Directive:
Edit the passage about Rod Wright's fund-raising, starting with "Wright’s fund-raising activities" and going on through "Senate in 2002.", so that "energy crisis" is replaced by "power crisis".

Provided passage:
When Assemblyman Rod Wright cut short a committee hearing last August, he said lawmakers needed more time to study a complicated utility bailout plan before voting on it.

But Wright, chairman of the Assembly’s energy committee, didn’t spend that evening studying the bill.

Instead, consumer activists followed him to a Sacramento steakhouse and a $5,000-a-person fund-raising dinner for one of Wright’s campaign committees, an event that Wright advertised as one that would allow contributors to exploit a loophole in fund-raising limits voters approved last year.

The activists’ interest let Wright know they were watching what he was doing outside the Legislature as well as inside, said Carmen Balber, organizing director for the Foundation for Taxpayer and Consumer Rights.

Wright’s fund-raising activities have received more scrutiny since he took over the special committee that considered legislation generated by this year’s energy crisis.

A Democrat from South Central Los Angeles, Wright is barred by term limits from seeking another Assembly term, and he isn’t running for the state Senate in 2002.

But an Associated Press analysis of his campaign accounts show Wright’s still pulling in donations from a wide range of interest groups that lobby at the Capitol, including tobacco and energy companies that some politicians shun.

Also, since the start of last year, when Wright’s either faced token opposition or had no upcoming race to run, he spent at least $51,000 for meals and travels, including a trip to Cuba and a stay at a posh hotel in Rome.

On a November 2000 trip to South Africa paid for by a foundation supported in part by energy companies, Wright used campaign funds to buy $7,085 in jewelry that he said was “campaign paraphernalia.” He declined to elaborate.

A number of the travel expenditures on Wright’s campaign finance reports have no destination listed and the meals are typically described as meetings or miscellaneous expenditures.

“If I put it on the campaign report I suspect that it was politically related or campaign related or government related,” Wright said. “If it wasn’t I wouldn’t put it on there.”

Campaign finance reports just have to list an expenditure under a general category, such as candidate travel, instead of providing a detailed explanation, said Sigrid Bathen, a spokeswoman for the state’s Fair Political Practices Commission.

Besides his own campaign committees, Wright has close ties to two other fund-raising operations, the Black Leadership Political Action Committee and Californians in Action, which have raised funds from some of the same donors as Wright and funneled money to other Democratic candidates.

Collected data entries

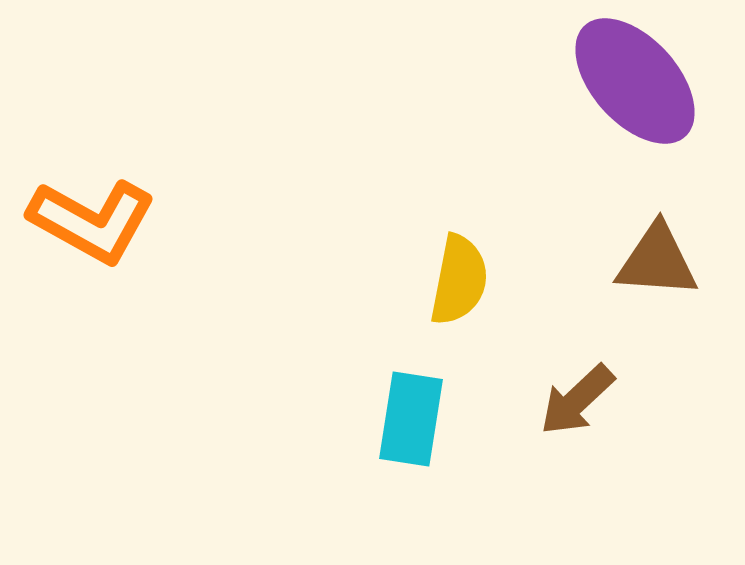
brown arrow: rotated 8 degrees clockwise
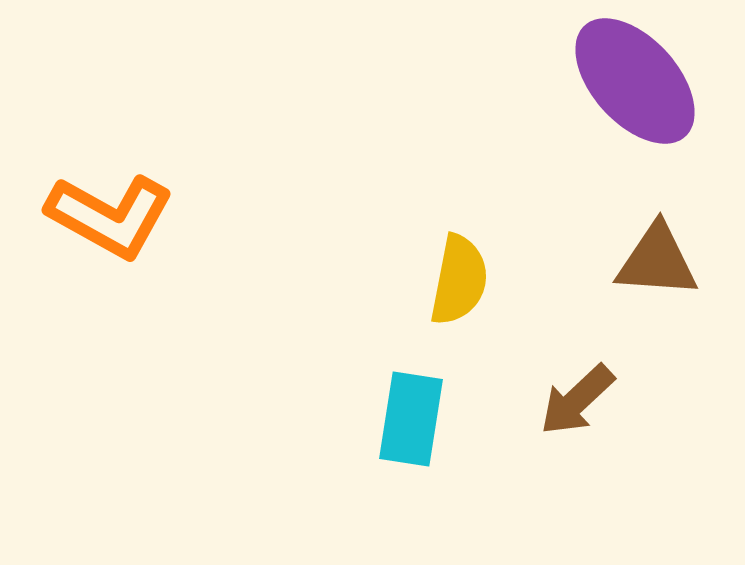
orange L-shape: moved 18 px right, 5 px up
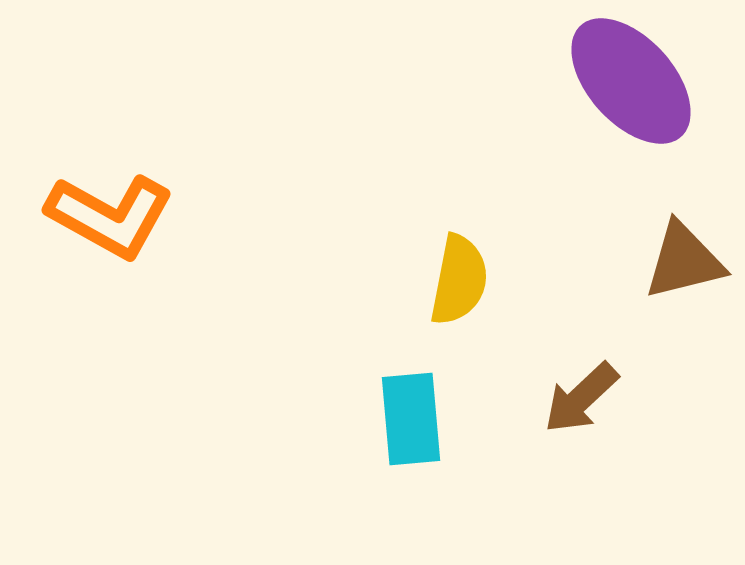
purple ellipse: moved 4 px left
brown triangle: moved 27 px right; rotated 18 degrees counterclockwise
brown arrow: moved 4 px right, 2 px up
cyan rectangle: rotated 14 degrees counterclockwise
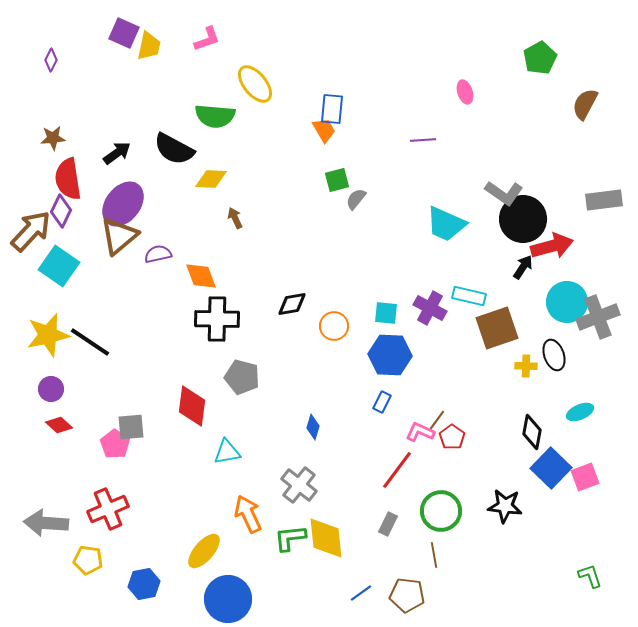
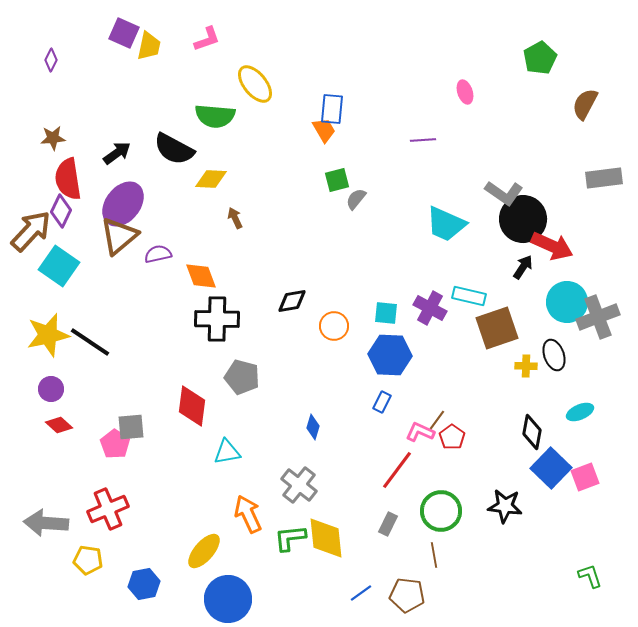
gray rectangle at (604, 200): moved 22 px up
red arrow at (552, 246): rotated 39 degrees clockwise
black diamond at (292, 304): moved 3 px up
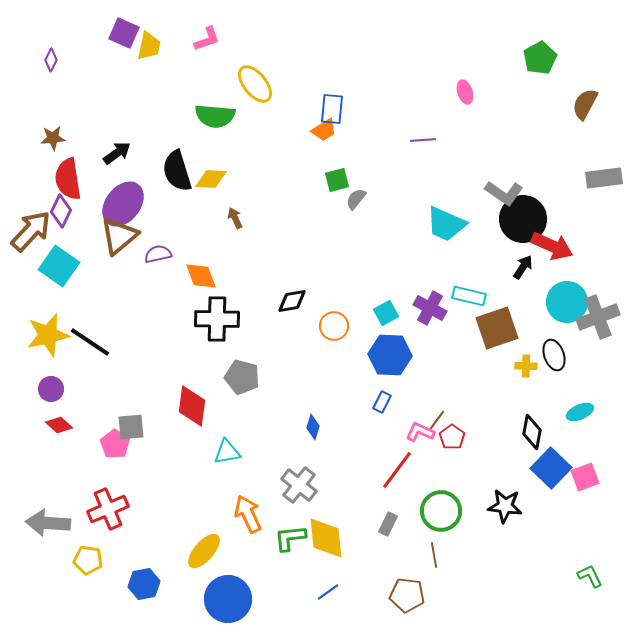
orange trapezoid at (324, 130): rotated 88 degrees clockwise
black semicircle at (174, 149): moved 3 px right, 22 px down; rotated 45 degrees clockwise
cyan square at (386, 313): rotated 35 degrees counterclockwise
gray arrow at (46, 523): moved 2 px right
green L-shape at (590, 576): rotated 8 degrees counterclockwise
blue line at (361, 593): moved 33 px left, 1 px up
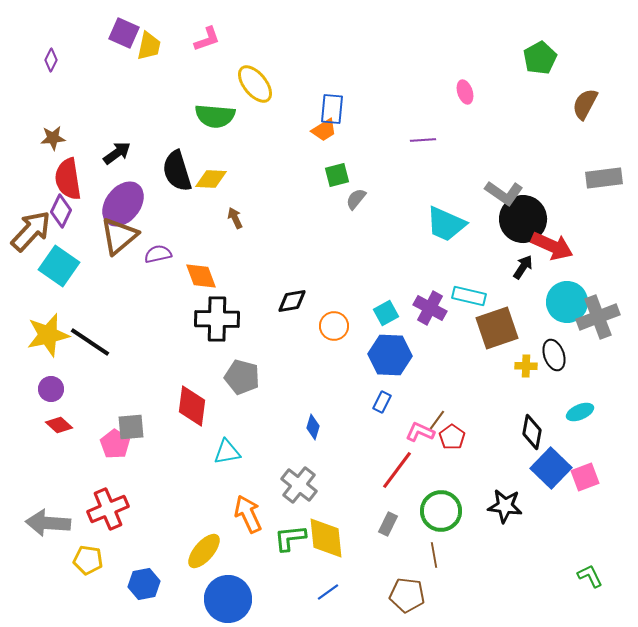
green square at (337, 180): moved 5 px up
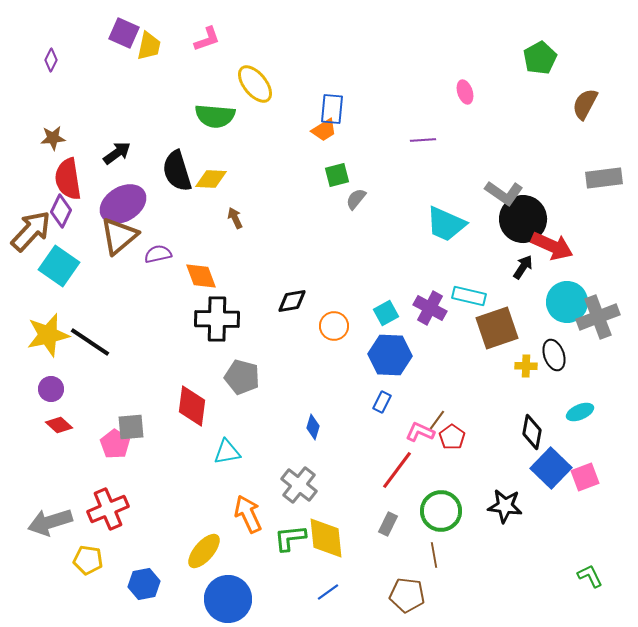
purple ellipse at (123, 204): rotated 21 degrees clockwise
gray arrow at (48, 523): moved 2 px right, 1 px up; rotated 21 degrees counterclockwise
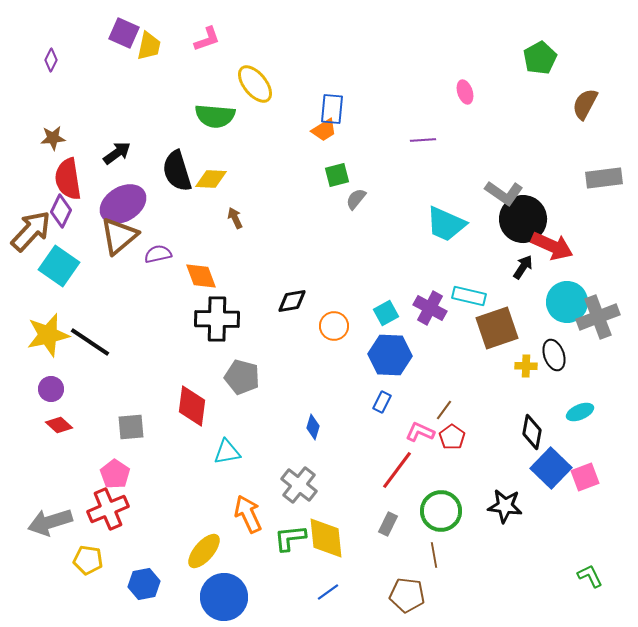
brown line at (437, 420): moved 7 px right, 10 px up
pink pentagon at (115, 444): moved 30 px down
blue circle at (228, 599): moved 4 px left, 2 px up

Output below:
Wright’s fund-raising activities have received more scrutiny since he took over the special committee that considered legislation generated by this year’s power crisis.

A Democrat from South Central Los Angeles, Wright is barred by term limits from seeking another Assembly term, and he isn’t running for the state Senate in 2002.